Antigamente a numeração de uma equipa de futebol em campo ia do algarismo 1 até ao número 11. Depois a moda ditou que servia qualquer número em função do gosto e imaginação do jogador e tradição do clube. Pode ser qualquer número. Certo, o objectivo de identificar o atleta por parte do árbitro é cumprido, mas perde-se em termos de aprendizagem do futebol, mormente nos escalões de formação. Por isso não faz sentido falar num “10 puro”, nem num “6 de eleição” …

Depois, salvo melhor opinião os sistemas táticos não são fixos, daí a dinâmica do futebol. Nesto caso, faz sentido falar-se de dinâmica. O 4-4-2, ou o 4-3-3, ou o 4-1,4-1, o que quer que seja só se verifica nos matraquilhos…aí sim, eles estão todos nas posições, aí a dinâmica é reduzida e aí sim há espaço entre linhas…

Gostaria de pergunta a esses teóricos o seguinte: num canto, fase de jogo defensiva, em que geralmente estão os onze jogadores dentro da área, qual é o sistema tático?

Na fase ofensiva, também na marcação de um canto, estão geralmente 7 atacantes ou mais dentro da área, pergunto qual é o sistema tático utilizado? Não façam do futebol uma ciência exacta, porque não o é. É um jogo, com todos os factores aleatórios que caracterizam um jogo, seja de futebol, de sueca, ou da malha… Como alguém disse um dia: “O Futebol é demasiado aleatório para ser considerado uma ciência, mas tem demasiada ciência para ser considerado um simples jogo.” É no meio que está a virtude, os fundamentalismos são sempre tóxicos e escusados.

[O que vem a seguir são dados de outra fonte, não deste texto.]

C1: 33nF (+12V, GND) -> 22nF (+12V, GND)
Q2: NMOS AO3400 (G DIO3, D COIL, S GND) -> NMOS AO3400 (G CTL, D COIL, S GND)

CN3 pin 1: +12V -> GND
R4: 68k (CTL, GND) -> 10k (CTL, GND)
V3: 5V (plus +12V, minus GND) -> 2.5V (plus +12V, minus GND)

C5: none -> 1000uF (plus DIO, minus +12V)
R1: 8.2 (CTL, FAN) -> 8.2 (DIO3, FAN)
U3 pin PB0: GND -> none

Termino o artigo com uma “estória” divertida, para provar a importância da boa comunicação entre treinador e atleta. Omito propositadamente o nome do clube e intervenientes no assunto, por uma questão de “protecção de identidade” e porque o episódio é verdadeiro e não pretendo ferir susceptilidades:

Determinado clube português de futebol profissional encontrava-se com três ou quatro meses de ordenados em atraso. Decorria a “peladinha” de mais uma sessão de treino. O técnico querendo rectificar a movimentação do avançado, para que ele saísse da marcação e recebesse a bola no espaço vazio, vociferou-lhe irritado alto e bom som: Oh Fulano, fo**-se! Sai pra receber!

Passados uns segundos, o treinador repara que o jogador em questão, tinha abandonado o retângulo de jogo e calmamente dirigia-se para aos balneários. O treinador pensou, que o atleta se tinha sentido ofendido com a reprimenda e ia embora amuado, pergunta-lhe: “Fulano, onde vais? Estás lesionado?” Ao que o jogador respondeu: “Então mister, não é para receber? Saí para ir receber…” Gargalhada geral do plantel e o treinador ficou sem palavras. Isto ilustra o que é a falta de uma comunicação clara, eficiente e eficaz.

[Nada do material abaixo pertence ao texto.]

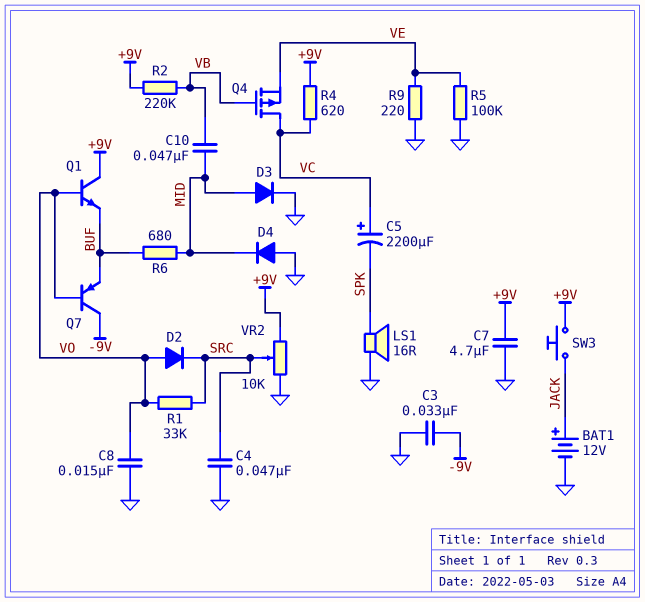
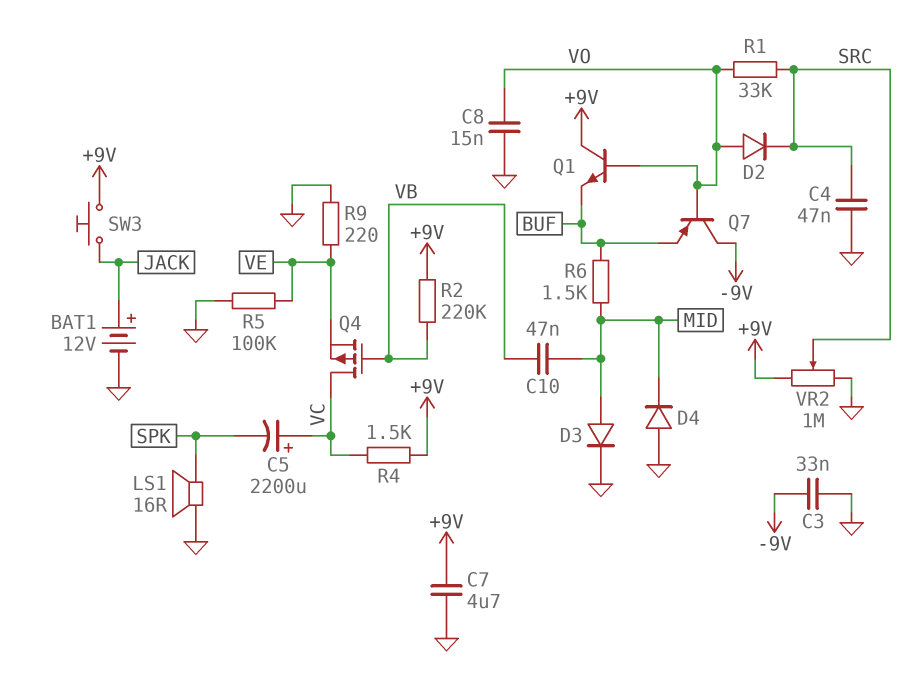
R4: 620 (+9V, VC) -> 1.5k (+9V, VC)
R6: 680 (BUF, MID) -> 1.5k (BUF, MID)
VR2: 10k (+9V, GND, wiper SRC) -> 1M (+9V, GND, wiper SRC)

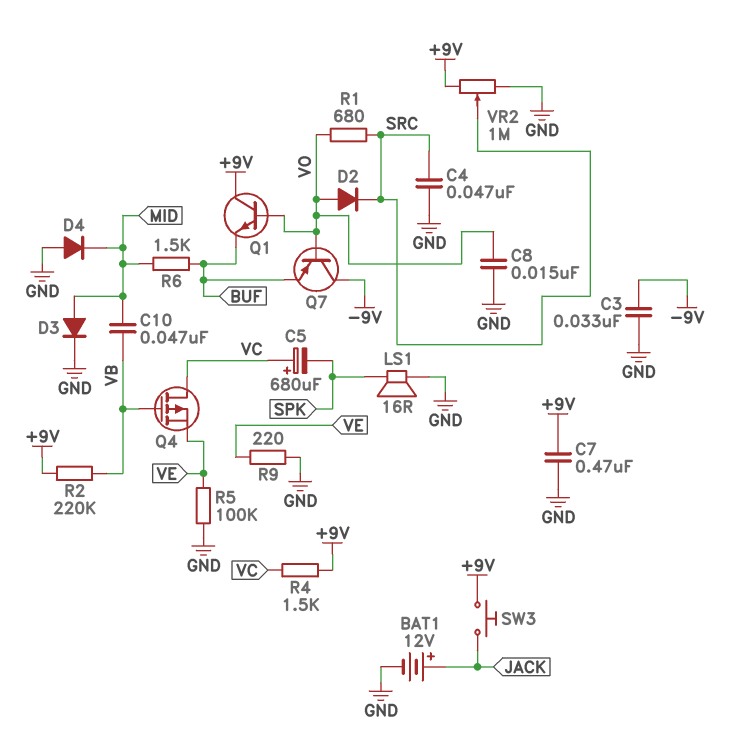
C5: 2200uF (plus VC, minus SPK) -> 680uF (plus VC, minus SPK)
C7: 4.7uF (+9V, GND) -> 470nF (+9V, GND)
R1: 33k (SRC, VO) -> 680 (SRC, VO)

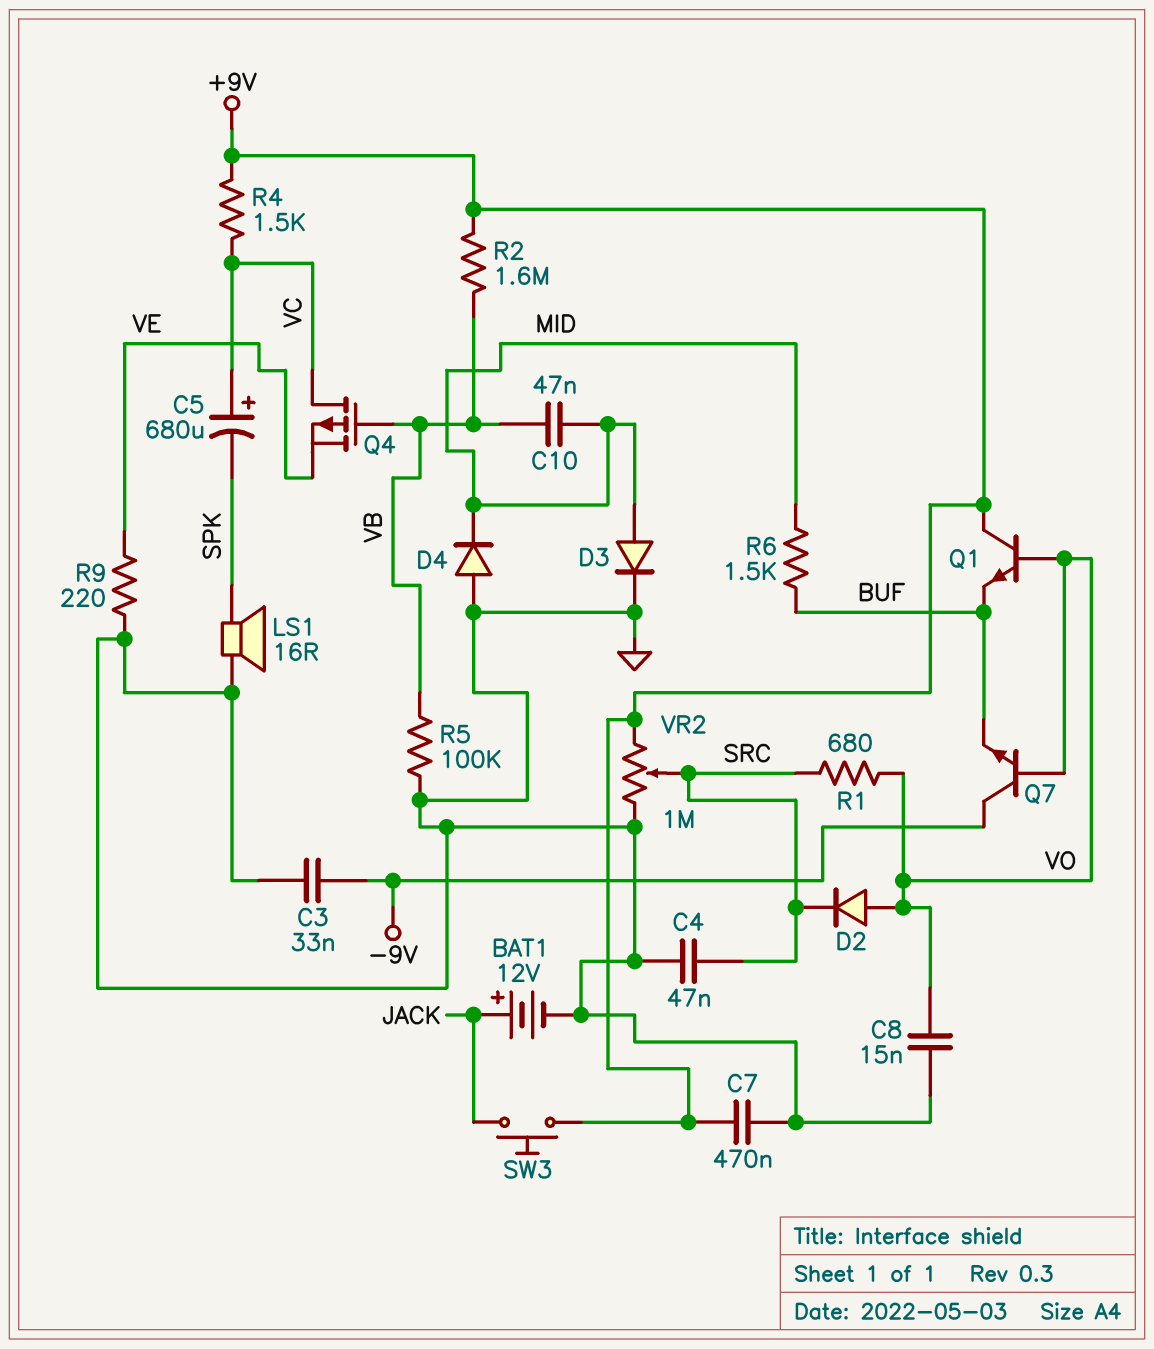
Q7: PNP (B VO, C -9V, E BUF) -> NPN (B VO, C -9V, E BUF)
R2: 220k (+9V, VB) -> 1.6M (+9V, VB)
R5: 100k (GND, VE) -> 100k (GND, VB)

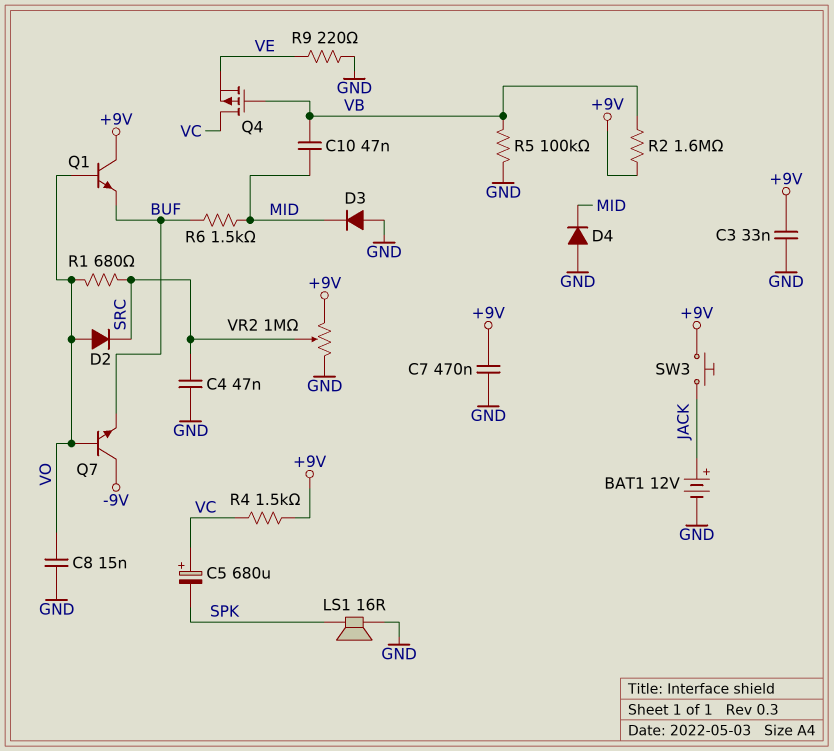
C3: 33nF (-9V, GND) -> 33nF (+9V, GND)
D3: diode (A MID, K GND) -> diode (A GND, K MID)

Daria este artigo mais pano para mangas, mas, não posso tornar-me fastidioso nem maçador abusando da paciência dos leitores. O importante desta opinião é perceber que o futebol é um jogo popular e não deve ser tornado numa actividade científica. Terá o seu o peso científico, mas só quanto baste. Acima de tudo terá que ser relaxado para ser desfrutado com o prazer de um jogo e como jogo que é, terá sempre um resultado imprevisível, influenciado por factores aleatórios (arbitragens incluídas) e aí é que reside o segredo da paixão do futebol que a todos nos atinge. Os Davides às vezes derrotam os Golias.

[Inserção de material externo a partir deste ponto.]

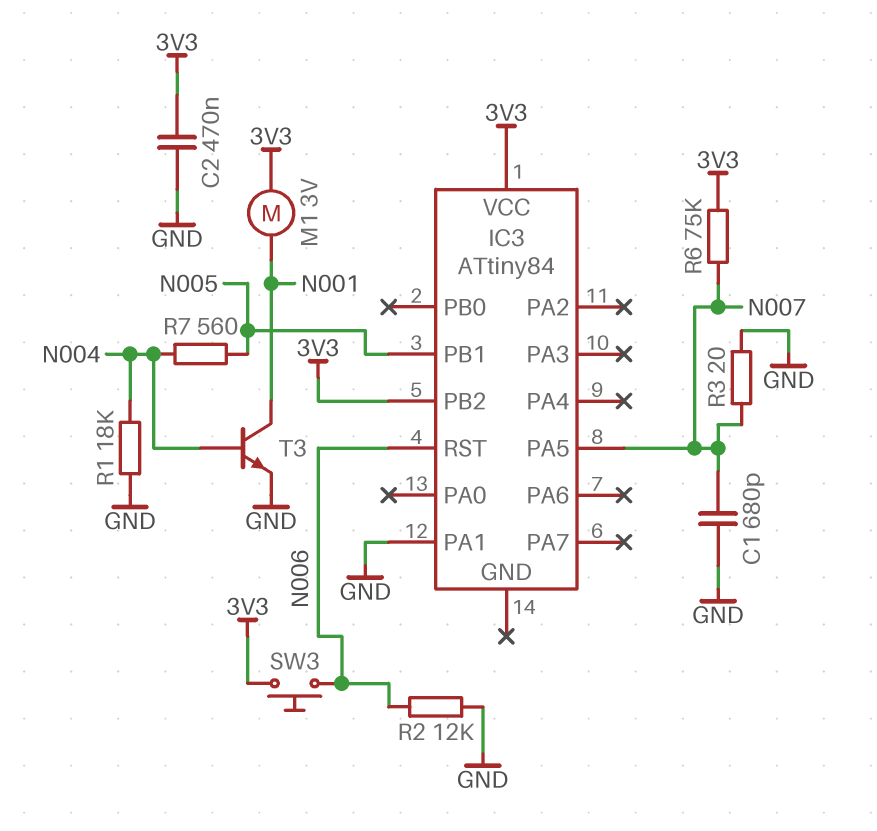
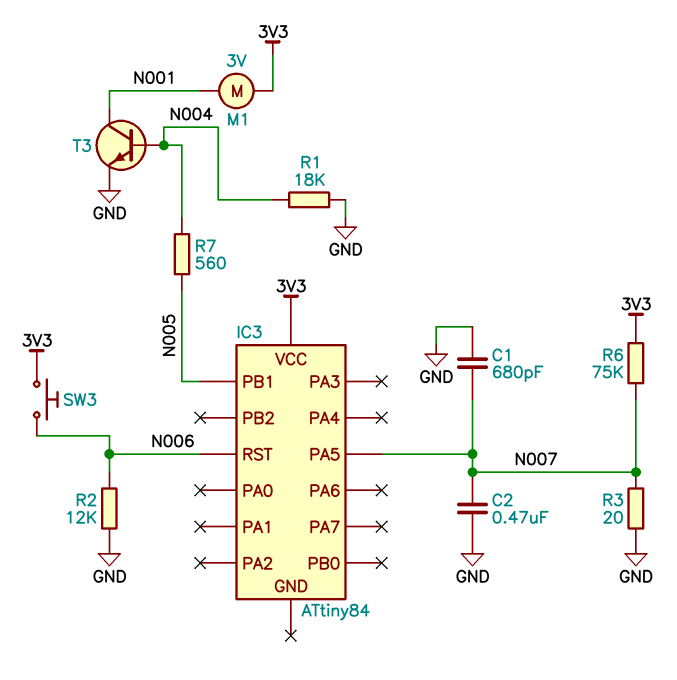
C2: 470nF (3V3, GND) -> 470nF (GND, N007)
IC3 pin PA1: GND -> none
IC3 pin PB2: 3V3 -> none

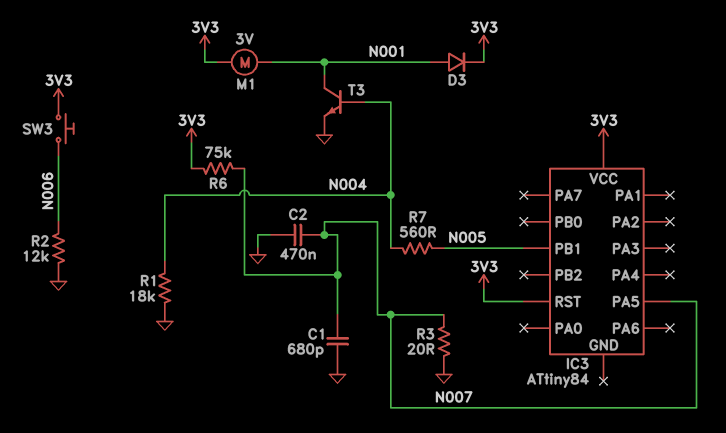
D3: none -> diode (A N001, K 3V3)
IC3 pin RST: N006 -> 3V3

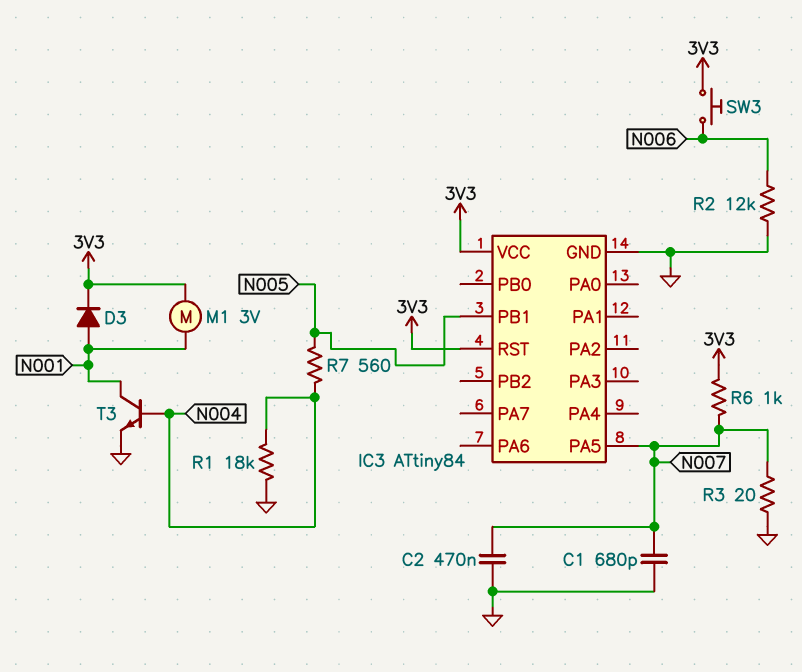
IC3 pin GND: none -> GND
R6: 75k (3V3, N007) -> 1k (3V3, N007)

A linguagem terá que ser compreendida para ser objectiva, até poderá não ser tecnicamente perfeita, mas se for entendida, cumpre a sua missão... Se o técnico disser: “aperta” em vez de pressiona; se disser “tens homem ou olha a policia” em vez de dizer que estás marcado; se disser “mete”, em vez de dizer faz um passe de ruptura… poderá ser menos brilhante em termos técnicos, mas garanto que será mais eficiente em termos ojectivos.O importante é compreender o que se pretende. E atenção, às vezes entendemo-nos sem palavras, basta um olhar.

Fiquem bem, e pela vossa saúde, mexam-se!